Anche le dighe idroelettriche invecchiano

Con l’aumento delle temperature, il permafrost si squaglia e i versanti delle montagne potrebbero diventare più instabili. Questo accresce il pericolo di frane nei laghi artificiali e quindi di onde anomale e devastanti, come avvenne alla diga del Vajont, in Italia, nel 1963, quando una parte del monte Toc finì nel lago provocando la catastrofe. Il grido di allarme viene lanciato dall’agenzia Swissinfo partendo dal presupposto che migliaia di grandi dighe nel mondo sono state costruite oltre mezzo secolo fa e hanno superato la loro durata di vita teorica. 

Le dighe idroelettriche sono per questo aspetto da considerare poco sicure? Il problema ha dimensioni mondiali. I grandi impianti nel mondo recensiti dalla Commissione internazionale delle grandi dighe (CIGD) sono circa 58.700. Si tratta di opere più alte di 15 metri o il cui invaso è superiore ai tre milioni di metri cubi. La Cina è il Paese con il maggior numero di grandi sbarramenti, quasi 24.000. Ma intanto il risanamento della diga della Verzasca nel Canton Ticino, rassicura il tecnico Francesco Amberg incontrato da Swissinfo, dimostra come far fronte all’invecchiamento e alle conseguenze del cambiamento climatico.

La diga è con i suoi 220 metri tra le più alte d’Europa. Venne inaugurata nel 1965 e dopo oltre mezzo secolo di attività sono stati necessari interventi di rinnovamento che stanno per concludersi.

 

In apertura l’ingegnere civile Francesco Amberg tra gli addetti ai restauri della diga ticinese della Verzasca (qui in un’immagine tratta da Swissinfo)

Il risanamento di questa diga riguarda tutte le parti che servono a portare a valle l’acqua dal bacino artificiale. Lo spiega l’ingegnere civile Francesco Amberg, tra i tecnici che partecipano ai lavori. Nel dettaglio, si è proceduto alla sostituzione delle due valvole a farfalla (utilizzate per interrompere il flusso d’acqua verso le turbine) e al rifacimento della protezione anticorrosione all’interno delle condotte. Sono anche in corso lavori alla camera di espansione, uno spazio ricavato nella roccia che serve a gestire le variazioni dell’acqua rilasciata dalla diga. 

La parete ad arco della diga di Verzasca non necessita invece di interventi particolari. A differenza di altre dighe dello stesso tipo, non è stato osservato alcun degrado chimico del calcestruzzo. Il principale fenomeno che può manifestarsi col tempo è la cosiddetta “reazione alcali-aggregati” e avviene quando l’acqua reagisce con determinati minerali contenuti nel calcestruzzo, ad esempio la silice. Il risultato è una dilatazione del calcestruzzo e un allungamento della diga, ciò che crea una spinta sulla roccia di appoggio.
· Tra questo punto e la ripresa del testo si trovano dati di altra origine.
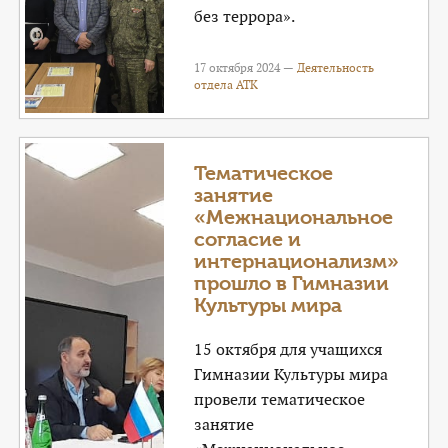
без террора».
17 октября 2024 —
Деятельность
отдела АТК
Тематическое
занятие
«Межнациональное
согласие и
интернационализм»
прошло в Гимназии
Культуры мира
15 октября для учащихся
Гимназии Культуры мира
провели тематическое
занятие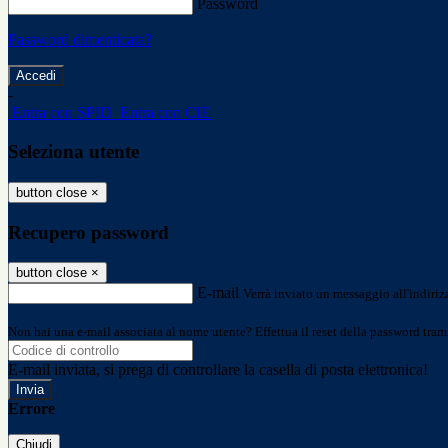
Password
Password dimenticata?
-
Entra con SPID
Entra con CIE
Seleziona utente
button close
×
Recupero password
button close
×
E-mail
Verrà inviato un messaggio all'indirizz
Non hai una e-mail associata al nome utente? Effettua il reset della password tram
E-mail inviata, si prega di controllare la casella di posta elettronica!
Errore
Chiudi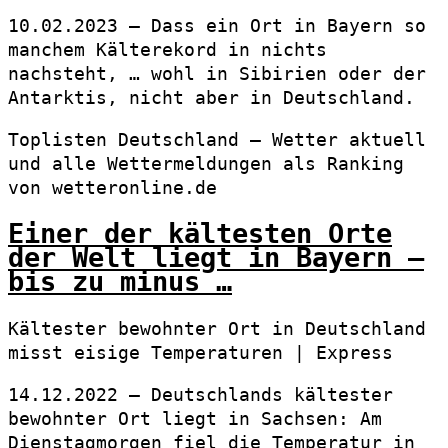
10.02.2023 — Dass ein Ort in Bayern so
manchem Kälterekord in nichts
nachsteht, … wohl in Sibirien oder der
Antarktis, nicht aber in Deutschland.
Toplisten Deutschland – Wetter aktuell
und alle Wettermeldungen als Ranking
von wetteronline.de
Einer der kältesten Orte
der Welt liegt in Bayern –
bis zu minus …
Kältester bewohnter Ort in Deutschland
misst eisige Temperaturen | Express
14.12.2022 — Deutschlands kältester
bewohnter Ort liegt in Sachsen: Am
Dienstagmorgen fiel die Temperatur in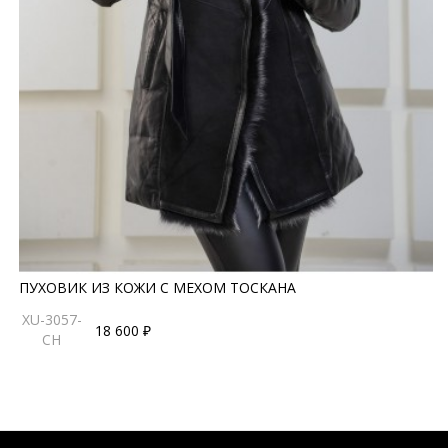
ПУХОВИК ИЗ КОЖИ С МЕХОМ ТОСКАНА
XU-3057-
18 600 ₽
CH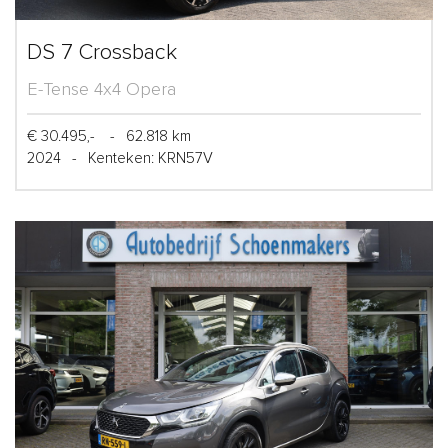
DS 7 Crossback
E-Tense 4x4 Opera
€ 30.495,-
-
62.818 km
2024
-
Kenteken: KRN57V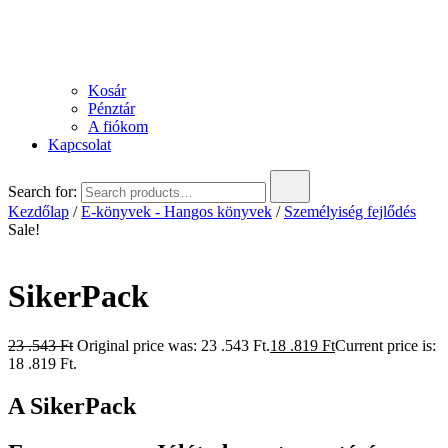
Kosár
Pénztár
A fiókom
Kapcsolat
Search for:
Kezdőlap
/
E-könyvek - Hangos könyvek
/
Személyiség fejlődés
Sale!
SikerPack
23 .543
Ft
Original price was: 23 .543 Ft.
18 .819
Ft
Current price is:
18 .819 Ft.
A SikerPack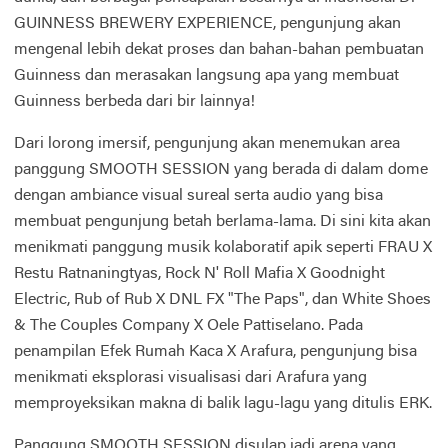
GUINNESS BREWERY EXPERIENCE, pengunjung akan
mengenal lebih dekat proses dan bahan-bahan pembuatan
Guinness dan merasakan langsung apa yang membuat
Guinness berbeda dari bir lainnya!
Dari lorong imersif, pengunjung akan menemukan area
panggung SMOOTH SESSION yang berada di dalam dome
dengan ambiance visual sureal serta audio yang bisa
membuat pengunjung betah berlama-lama. Di sini kita akan
menikmati panggung musik kolaboratif apik seperti FRAU X
Restu Ratnaningtyas, Rock N' Roll Mafia X Goodnight
Electric, Rub of Rub X DNL FX "The Paps", dan White Shoes
& The Couples Company X Oele Pattiselano. Pada
penampilan Efek Rumah Kaca X Arafura, pengunjung bisa
menikmati eksplorasi visualisasi dari Arafura yang
memproyeksikan makna di balik lagu-lagu yang ditulis ERK.
Panggung SMOOTH SESSION disulap jadi arena yang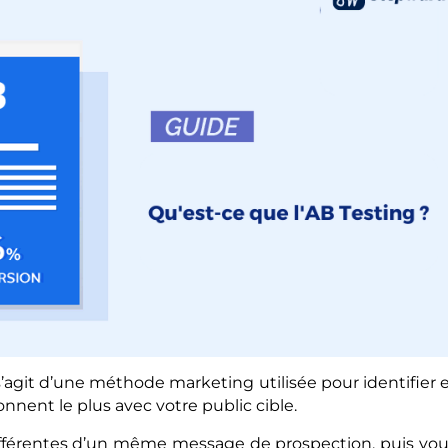
l s’agit d’une méthode marketing utilisée pour identifier 
nnent le plus avec votre public cible.
différentes d’un même message de prospection, puis vo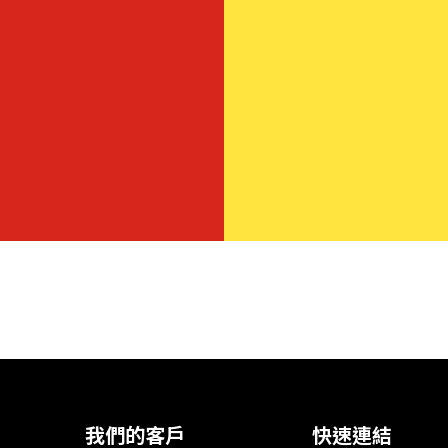
我們的客戶
快速連結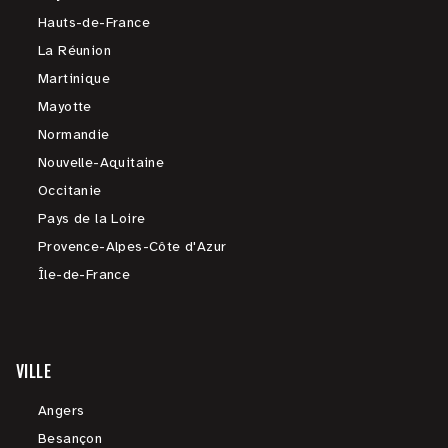
Hauts-de-France
La Réunion
Martinique
Mayotte
Normandie
Nouvelle-Aquitaine
Occitanie
Pays de la Loire
Provence-Alpes-Côte d'Azur
Île-de-France
VILLE
Angers
Besançon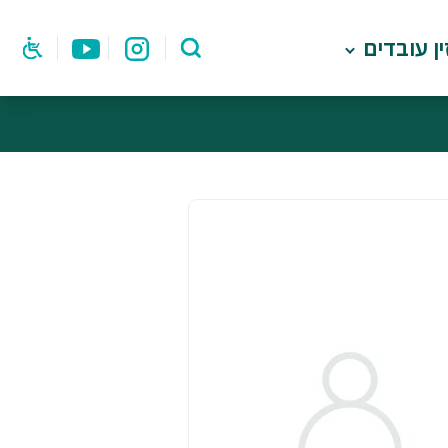
ן עובדים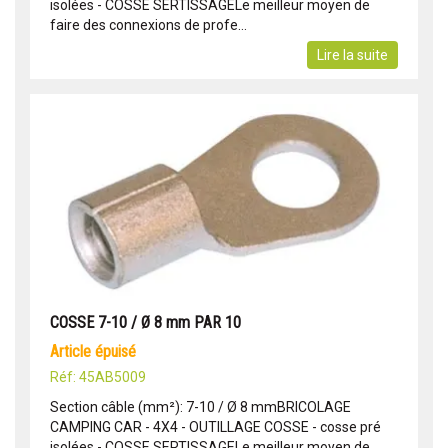
isolées - COSSE SERTISSAGELe meilleur moyen de
faire des connexions de profe...
Lire la suite
COSSE 7-10 / Ø 8 mm PAR 10
article épuisé
Réf: 45AB5009
Section câble (mm²): 7-10 / Ø 8 mmBRICOLAGE
CAMPING CAR - 4X4 - OUTILLAGE COSSE - cosse pré
isolées - COSSE SERTISSAGELe meilleur moyen de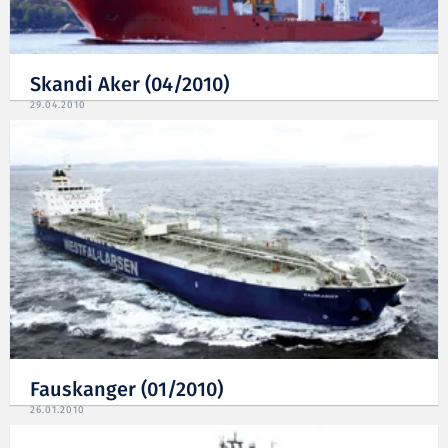
Skandi Aker (04/2010)
29.04.2010
Fauskanger (01/2010)
26.01.2010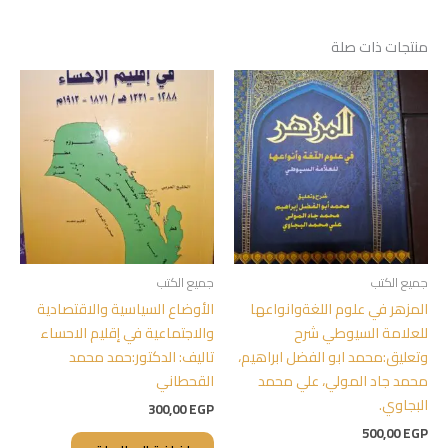
منتجات ذات صلة
جميع الكتب
جميع الكتب
المزهر في علوم اللغةوانواعها
الأوضاع السياسية والاقتصادية
للعلامة السيوطي شرح
والاجتماعية في إقليم الاحساء
وتعليق:محمد ابو الفضل ابراهيم،
تاليف: الدكتور:حمد محمد
محمد جاد المولي، علي محمد
القحطاني
البجاوي.
300,00
EGP
500,00
EGP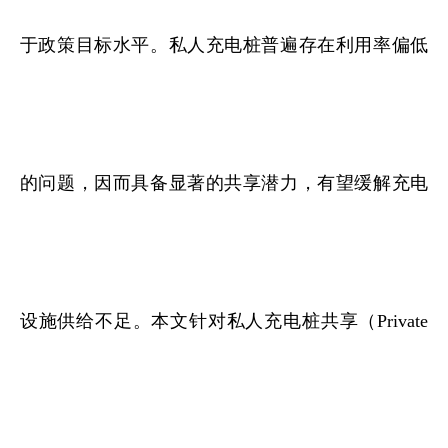
于政策目标水平。私人充电桩普遍存在利用率偏低
的问题，因而具备显著的共享潜力，有望缓解充电
设施供给不足。本文针对私人充电桩共享（Private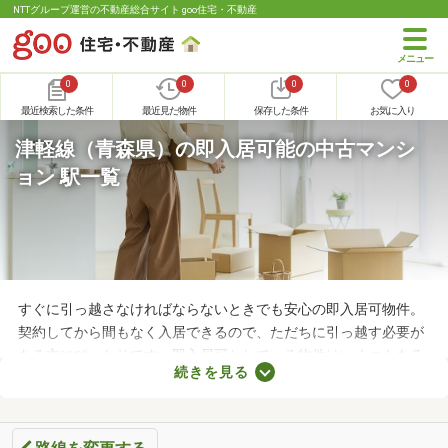
NTTグループ運営の不動産総合サイト goo住宅・不動産
0
0
0
0
最近検索した条件
最近見た物件
保存した条件
お気に入り
津軽線（青森県）の即入居可能の中古マンシ
ョン 駅一覧
すぐに引っ越さなければならないときでも安心の即入居可物件。
契約してから間もなく入居できるので、ただちに引っ越す必要が
ある方にぴったりです。即入居可としている物件はいくつもある
続きを見る
ので、間取りや購入費用、設備をチェックしたうえで決めましょ
う。ここでは、すぐに引っ越す必要のある方におすすめの即入居
可の中古マンションを紹介します。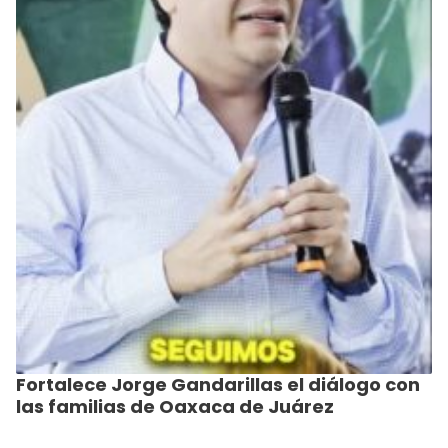
Fortalece Jorge Gandarillas el diálogo con
las familias de Oaxaca de Juárez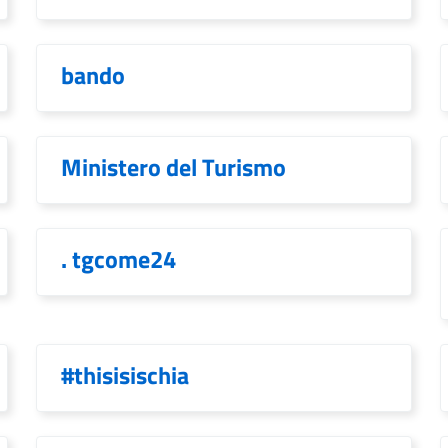
bando
Ministero del Turismo
. tgcome24
#thisisischia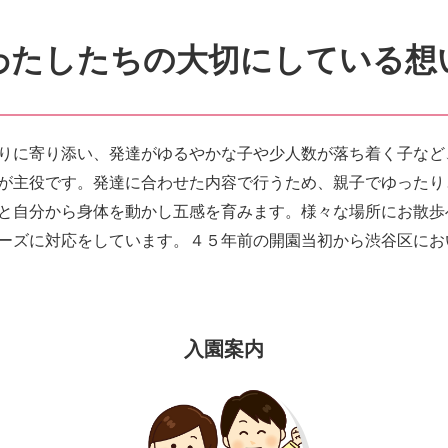
わたしたちの大切にしている想
りに寄り添い、発達がゆるやかな子や少人数が落ち着く子など
が主役です。発達に合わせた内容で行うため、親子でゆったり
と自分から身体を動かし五感を育みます。様々な場所にお散歩
ーズに対応をしています。４５年前の開園当初から渋谷区にお
入園案内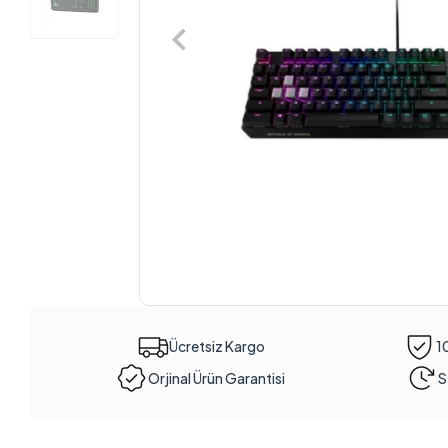
Ücretsiz Kargo
1
Orjinal Ürün Garantisi
S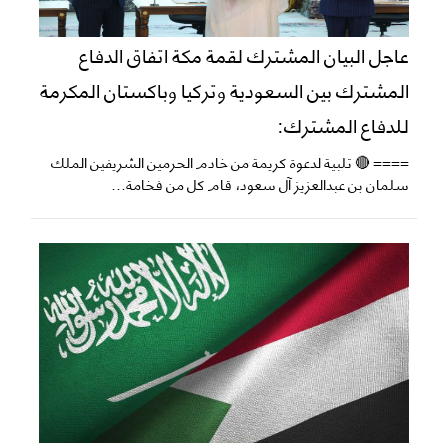
عاجل البيان المشترك لقمة مكة اتفاق الدفاع
المشترك بين السعودية وتركيا وباكستان المكرمة
للدفاع المشترك:
==== 🔴 تلبية لدعوة كريمة من خادم الحرمين الشريفين الملك
سلمان بن عبدالعزيز آل سعود، قام كل من فخامة...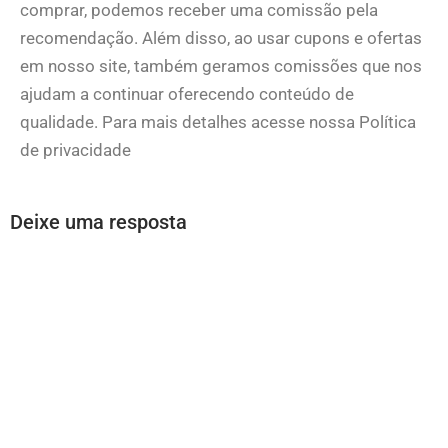
comprar, podemos receber uma comissão pela
recomendação. Além disso, ao usar cupons e ofertas
em nosso site, também geramos comissões que nos
ajudam a continuar oferecendo conteúdo de
qualidade. Para mais detalhes acesse nossa Política
de privacidade
Deixe uma resposta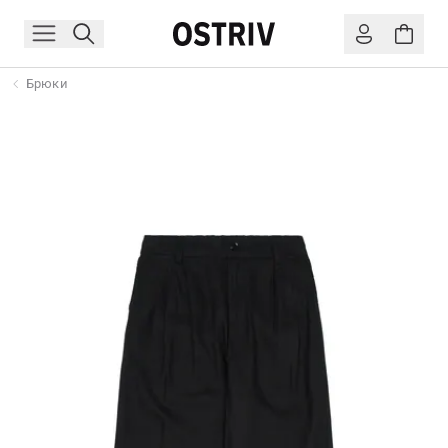
Брюки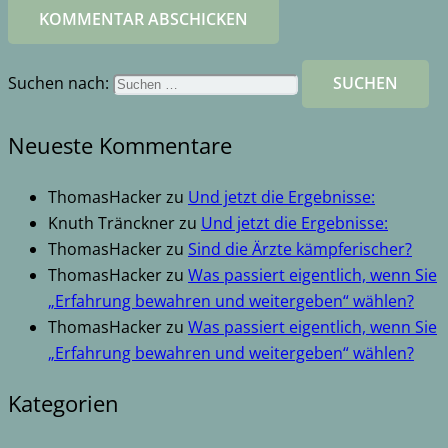
KOMMENTAR ABSCHICKEN
Suchen nach:
Neueste Kommentare
ThomasHacker
zu
Und jetzt die Ergebnisse:
Knuth Tränckner
zu
Und jetzt die Ergebnisse:
ThomasHacker
zu
Sind die Ärzte kämpferischer?
ThomasHacker
zu
Was passiert eigentlich, wenn Sie
„Erfahrung bewahren und weitergeben“ wählen?
ThomasHacker
zu
Was passiert eigentlich, wenn Sie
„Erfahrung bewahren und weitergeben“ wählen?
Kategorien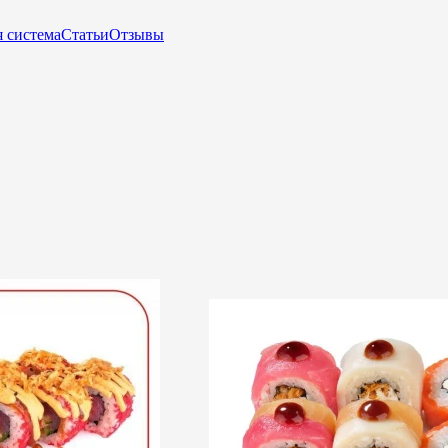
 система
Статьи
Отзывы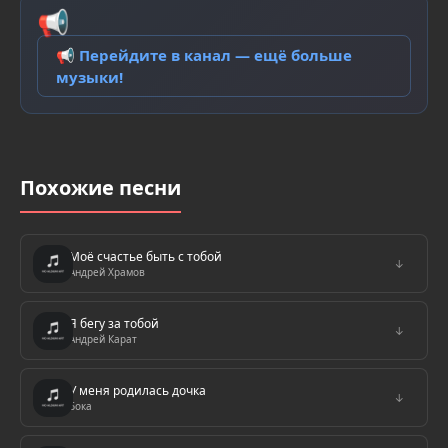
📢
📢 Перейдите в канал — ещё больше
музыки!
Похожие песни
Моё счастье быть с тобой
↓
Андрей Храмов
Я бегу за тобой
↓
Андрей Карат
У меня родилась дочка
↓
Бока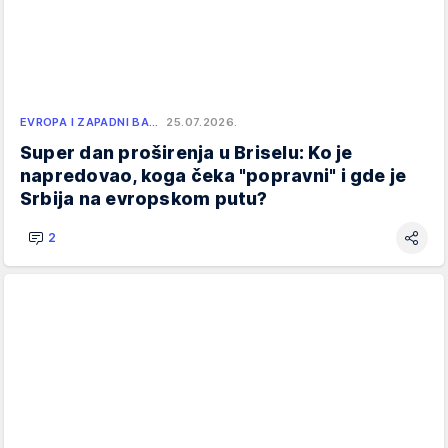
EVROPA I ZAPADNI BA…
25.07.2026.
Super dan proširenja u Briselu: Ko je
napredovao, koga čeka "popravni" i gde je
Srbija na evropskom putu?
2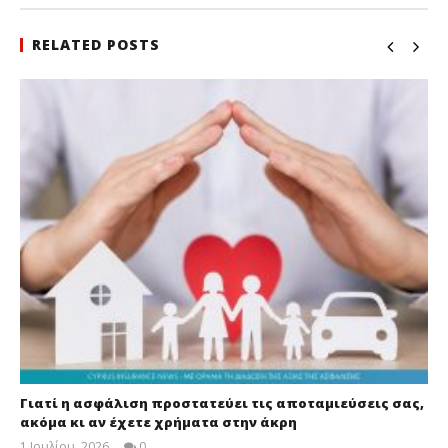
RELATED POSTS
Γιατί η ασφάλιση προστατεύει τις αποταμιεύσεις σας,
ακόμα κι αν έχετε χρήματα στην άκρη
1 Ιουλίου, 2026
0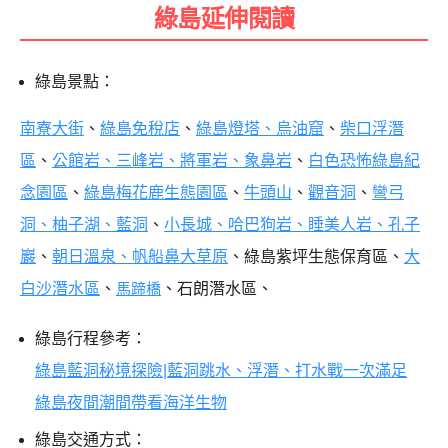
綠島延伸閱讀
綠島景點：
南寮大街
、
綠島免稅店
、
綠島燈塔、烏油窟
、
柴口浮潛
區
、
公館岩、三峰岩、將軍岩、象鼻岩
、
白色恐怖綠島紀
念園區
、
綠島梅花鹿生態園區
、
牛頭山
、
觀音洞
、
彎弓
洞、柚子湖、藍洞
、
小長城、哈巴狗岩、睡美人岩、孔子
巖
、
朝日溫泉、帆船鼻大草原
、綠島紫坪生態保育區、
大
白沙潛水區
、
馬蹄橋
、石朗潛水區、
綠島行程參考：
綠島藍洞秘境探險|藍洞跳水、浮潛、打水戰一次滿足
綠島夜間潮間帶看海洋生物
綠島交通方式：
Questo processo di deterioramento del calcestruzzo è noto dagli anni Quaranta e riguarda anche altre grandi opere quali muri di contenimento e ponti. “Non lo definirei un problema a priori in quanto la solidità della struttura non ne risente. Va però monitorato”, afferma Amberg. In caso di dilatazione eccessiva del calcestruzzo, gli ingegneri effettuano un taglio verticale con un filo diamantato allo scopo di ridurre le forze interne alla diga.

Altri possibili fenomeni di degrado, sebbene meno frequenti, possono riguardare il comportamento delle pareti di appoggio. “Nel caso della diga di Montsalvens, nel Cantone di Friburgo, gli strati di roccia tendevano ad esempio a scivolare gli uni sugli altri. In questo caso si interviene con degli ancoraggi”, spiega Amberg.

In Svizzera, le dighe in calcestruzzo sono tra l’altro progettate per resistere a terremoti che si verificano una volta ogni 10.000 anni. La legislazione è particolarmente severa in materia di sicurezza. Per esempio, tutte le dighe devono poter scaricare l’acqua in tempi rapidi per mettere fuori esercizio l’impianto. Inoltre, le dighe elvetiche sono ispezionate a intervalli regolari e rivalutate sulla base delle carte sismiche aggiornate.